Fish consuming (piscivore) bird species such as the Common Kingfisher (Alcedo atthis) or the Bald Eagle (Haliaeetus leucocephalus) or the Eurasian otter (Lutra lutra) serve as ecosystem indicators and even flagship species for conservation. In Europe, such species the ecosystems they live in are protected under the Habitats Directive and the Bird Directive of the European Union. Piscivore species occurring in high population densities on the other hand are seen as competitors to humans. Good examples are cormorants and herons. The problem is that we still don't have sufficient information on both groups' impact on local fish fauna but on the other hand any management of piscivores aiming at either protecting or regulating their predators requires a much better understanding of their feeding ecology.
DNA-based prey identification of stomach contents and quite a few methods have been developed over the last decade, DNA barcoding being one of them and certainly a very successful one.

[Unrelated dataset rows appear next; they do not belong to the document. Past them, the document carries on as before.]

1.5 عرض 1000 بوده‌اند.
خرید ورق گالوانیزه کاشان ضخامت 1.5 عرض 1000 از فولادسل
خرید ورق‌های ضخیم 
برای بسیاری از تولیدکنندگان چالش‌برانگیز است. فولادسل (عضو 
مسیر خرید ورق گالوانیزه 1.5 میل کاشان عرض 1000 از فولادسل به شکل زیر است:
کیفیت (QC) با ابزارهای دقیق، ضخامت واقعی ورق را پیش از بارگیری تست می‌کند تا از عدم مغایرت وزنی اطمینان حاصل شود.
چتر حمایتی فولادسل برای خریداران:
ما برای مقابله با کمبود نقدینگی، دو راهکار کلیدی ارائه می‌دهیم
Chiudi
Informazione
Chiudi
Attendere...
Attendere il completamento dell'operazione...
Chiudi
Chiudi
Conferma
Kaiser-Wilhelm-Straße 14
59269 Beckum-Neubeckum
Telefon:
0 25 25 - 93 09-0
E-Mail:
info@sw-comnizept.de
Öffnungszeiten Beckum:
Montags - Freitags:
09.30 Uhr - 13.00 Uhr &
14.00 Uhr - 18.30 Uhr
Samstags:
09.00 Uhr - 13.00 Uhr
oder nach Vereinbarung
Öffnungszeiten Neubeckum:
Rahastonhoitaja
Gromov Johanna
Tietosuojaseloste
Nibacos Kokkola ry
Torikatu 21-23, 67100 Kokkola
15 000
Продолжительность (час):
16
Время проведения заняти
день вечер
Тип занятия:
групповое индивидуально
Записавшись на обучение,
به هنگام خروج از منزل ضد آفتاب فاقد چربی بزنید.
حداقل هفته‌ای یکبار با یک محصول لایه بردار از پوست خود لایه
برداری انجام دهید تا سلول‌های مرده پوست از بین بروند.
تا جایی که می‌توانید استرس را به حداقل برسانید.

Whilst sequence-based methods such as next-generation sequencing provide information on the prey range at high taxonomic resolution, they are time-consuming and expensive, especially when dealing with high sample numbers. Diagnostic multiplex PCR provides a valuable alternative to sequence-based approaches when a defined set of prey organisms is to be detected: multiplexing of taxon-specific primers allows the identification of several prey taxa within one reaction, based on differences in amplicon size. Depending on the information needed, the taxonomic level of prey identification can be selected and through balancing primer concentrations, equal sensitivity can be reached across the targeted taxa.

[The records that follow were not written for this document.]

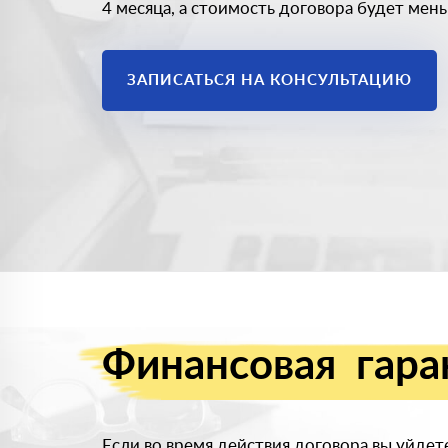
4 месяца, а стоимость договора будет мен
ЗАПИСАТЬСЯ НА КОНСУЛЬТАЦИЮ
Финансовая
гара
Если во время действия договора вы уйдет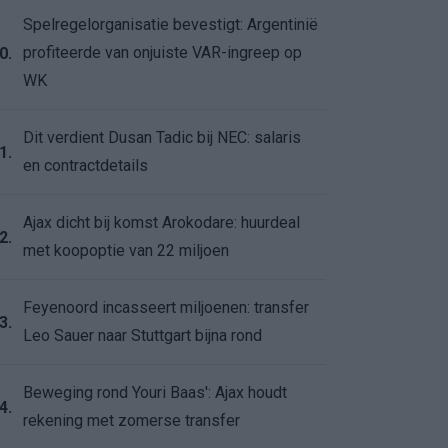
Spelregelorganisatie bevestigt: Argentinië
profiteerde van onjuiste VAR-ingreep op
0.
WK
Dit verdient Dusan Tadic bij NEC: salaris
1.
en contractdetails
Ajax dicht bij komst Arokodare: huurdeal
2.
met koopoptie van 22 miljoen
Feyenoord incasseert miljoenen: transfer
3.
Leo Sauer naar Stuttgart bijna rond
Beweging rond Youri Baas': Ajax houdt
4.
rekening met zomerse transfer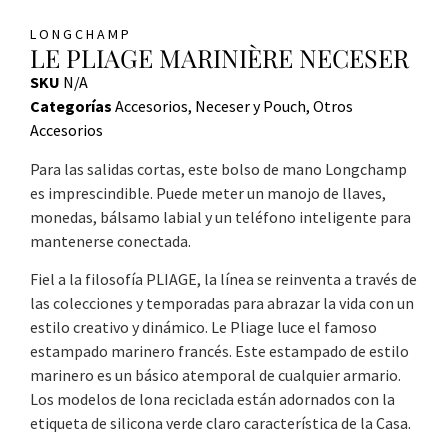
LONGCHAMP
LE PLIAGE MARINIÈRE NECESER
SKU
N/A
Categorías
Accesorios
,
Neceser y Pouch
,
Otros
Accesorios
Para las salidas cortas, este bolso de mano Longchamp
es imprescindible. Puede meter un manojo de llaves,
monedas, bálsamo labial y un teléfono inteligente para
mantenerse conectada.
Fiel a la filosofía PLIAGE, la línea se reinventa a través de
las colecciones y temporadas para abrazar la vida con un
estilo creativo y dinámico. Le Pliage luce el famoso
estampado marinero francés. Este estampado de estilo
marinero es un básico atemporal de cualquier armario.
Los modelos de lona reciclada están adornados con la
etiqueta de silicona verde claro característica de la Casa.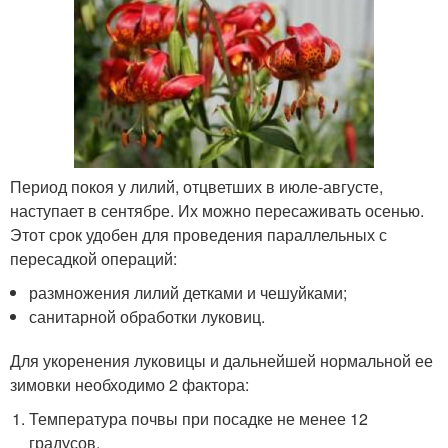
Период покоя у лилий, отцветших в июле-августе,
наступает в сентябре. Их можно пересаживать осенью.
Этот срок удобен для проведения параллельных с
пересадкой операций:
размножения лилий детками и чешуйками;
санитарной обработки луковиц.
Для укоренения луковицы и дальнейшей нормальной ее
зимовки необходимо 2 фактора:
Температура почвы при посадке не менее 12
градусов.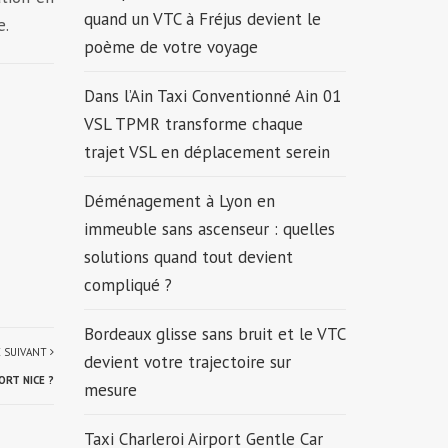
quand un VTC à Fréjus devient le
e.
poème de votre voyage
Dans l’Ain Taxi Conventionné Ain 01
VSL TPMR transforme chaque
trajet VSL en déplacement serein
Déménagement à Lyon en
immeuble sans ascenseur : quelles
solutions quand tout devient
compliqué ?
Bordeaux glisse sans bruit et le VTC
E SUIVANT
devient votre trajectoire sur
RT NICE ?
mesure
Taxi Charleroi Airport Gentle Car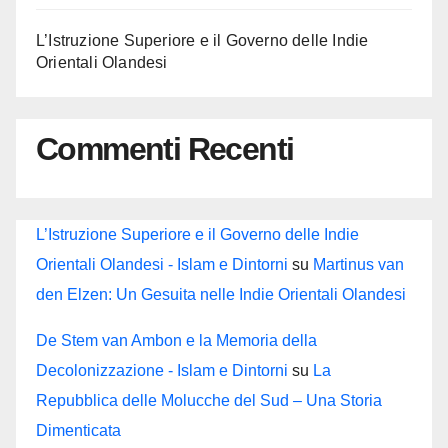
L’Istruzione Superiore e il Governo delle Indie
Orientali Olandesi
Commenti Recenti
L’Istruzione Superiore e il Governo delle Indie
Orientali Olandesi - Islam e Dintorni
su
Martinus van
den Elzen: Un Gesuita nelle Indie Orientali Olandesi
De Stem van Ambon e la Memoria della
Decolonizzazione - Islam e Dintorni
su
La
Repubblica delle Molucche del Sud – Una Storia
Dimenticata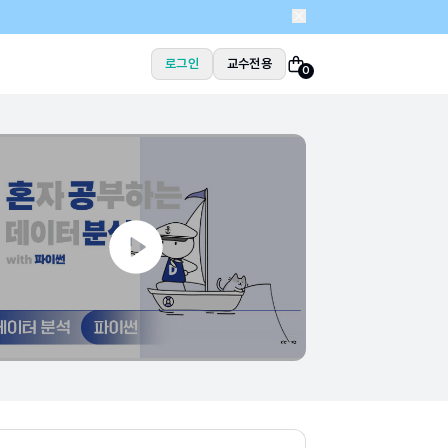
로그인
교수전용
0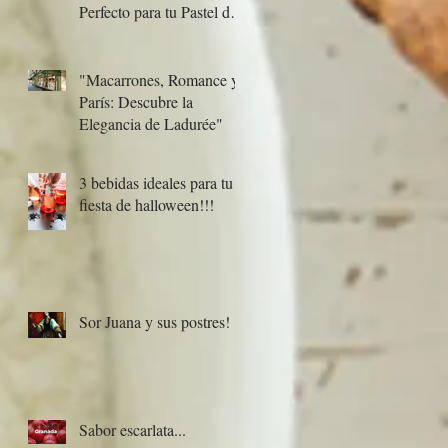
Perfecto para tu Pastel de
Boda
"Macarrones, Romance y
París: Descubre la
Elegancia de Ladurée"
3 bebidas ideales para tu
fiesta de halloween!!!
Sor Juana y sus postres!
Sabor escarlata...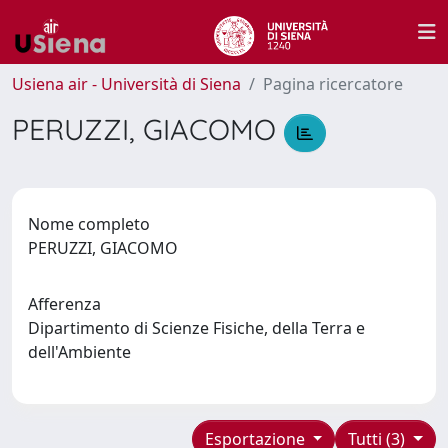
Usiena air - Università di Siena
Pagina ricercatore
PERUZZI, GIACOMO
Nome completo
PERUZZI, GIACOMO
Afferenza
Dipartimento di Scienze Fisiche, della Terra e
dell'Ambiente
Esportazione
Tutti (3)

Colleagues from Austria have developed a two-step multiplex PCR system, allowing for the detection of fish DNA in dietary samples of piscivore predators. This system encompasses fish and lamprey species native to Central European freshwaters and enables the identification of 31 species, six genera, two families, two orders and two fish family clusters. The multiplex PCR is based on barcodes and 16S rRNA primers. The authors conducted feeding trials with Eurasian otters at the zoo and collected feces samples. In addition they used field-collected dietary samples from kingfishers (feces) and cormorants (feces and pellets).

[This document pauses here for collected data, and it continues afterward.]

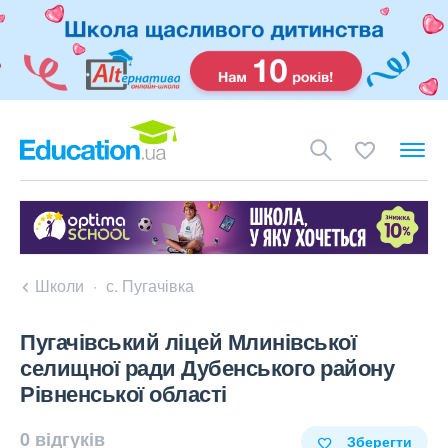
Школи
с. Пугачівка
Пугачівський ліцей Млинівської
селищної ради Дубенського району
Рівненської області
0 відгуків
Зберегти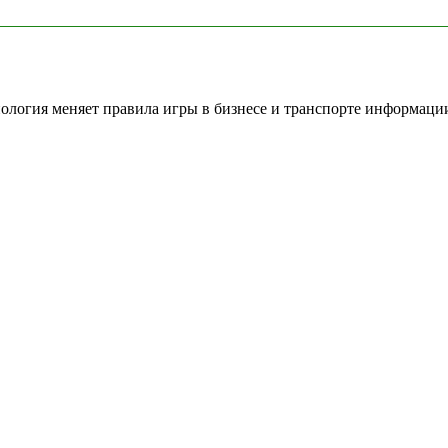
нология меняет правила игры в бизнесе и транспорте информаци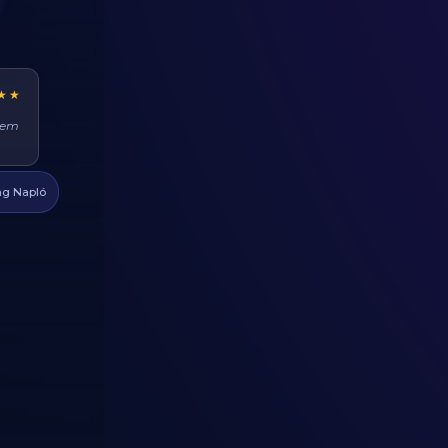
★★
ehet
at
g Napló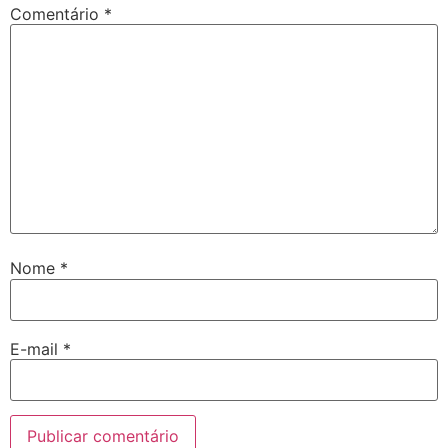
Comentário
*
Nome
*
E-mail
*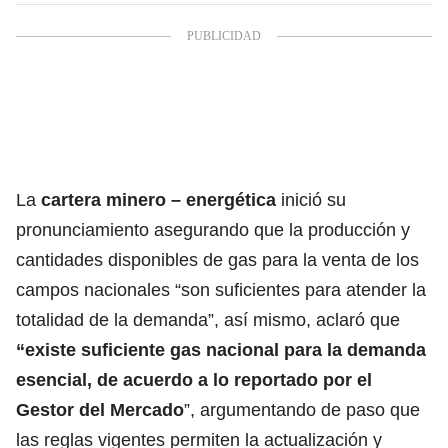
La
cartera minero – energética
inició su
pronunciamiento asegurando que la producción y
cantidades disponibles de gas para la venta de los
campos nacionales “son suficientes para atender la
totalidad de la demanda”, así mismo, aclaró que
“existe suficiente gas nacional para la demanda
esencial, de acuerdo a lo reportado por el
Gestor del Mercado
”, argumentando de paso que
las reglas vigentes permiten la actualización y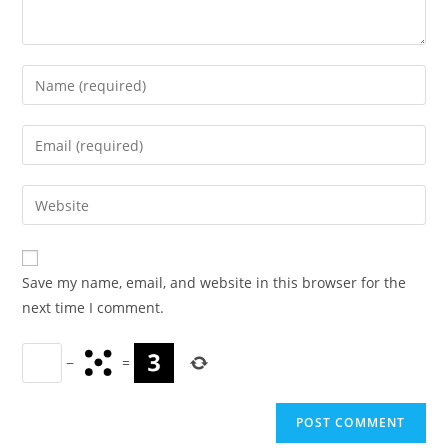
Enter
your
name
Enter
or
your
username
email
Enter
to
address
your
comment
to
website
comment
URL
Save my name, email, and website in this browser for the
(optional)
next time I comment.
−
=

The two-step multiplex PCR approach presented here provides an efficient, easy to use and cost-effective tool to examine the diet of piscivores in great detail. Although the system has been developed for Central Europe, it will be applicable to other regions where the targeted fish species occur; however, we strongly recommend evaluating specificity a priori. Furthermore, the application of the multiplex PCR system is not restricted to prey identification, but the assays or single primer pairs will be useful to any approach where fish DNA needs to be identified with high specificity and sensitivity such as environmental monitoring, studies on environmental DNA or species-specific identification of fish eggs, larvae and carcasses.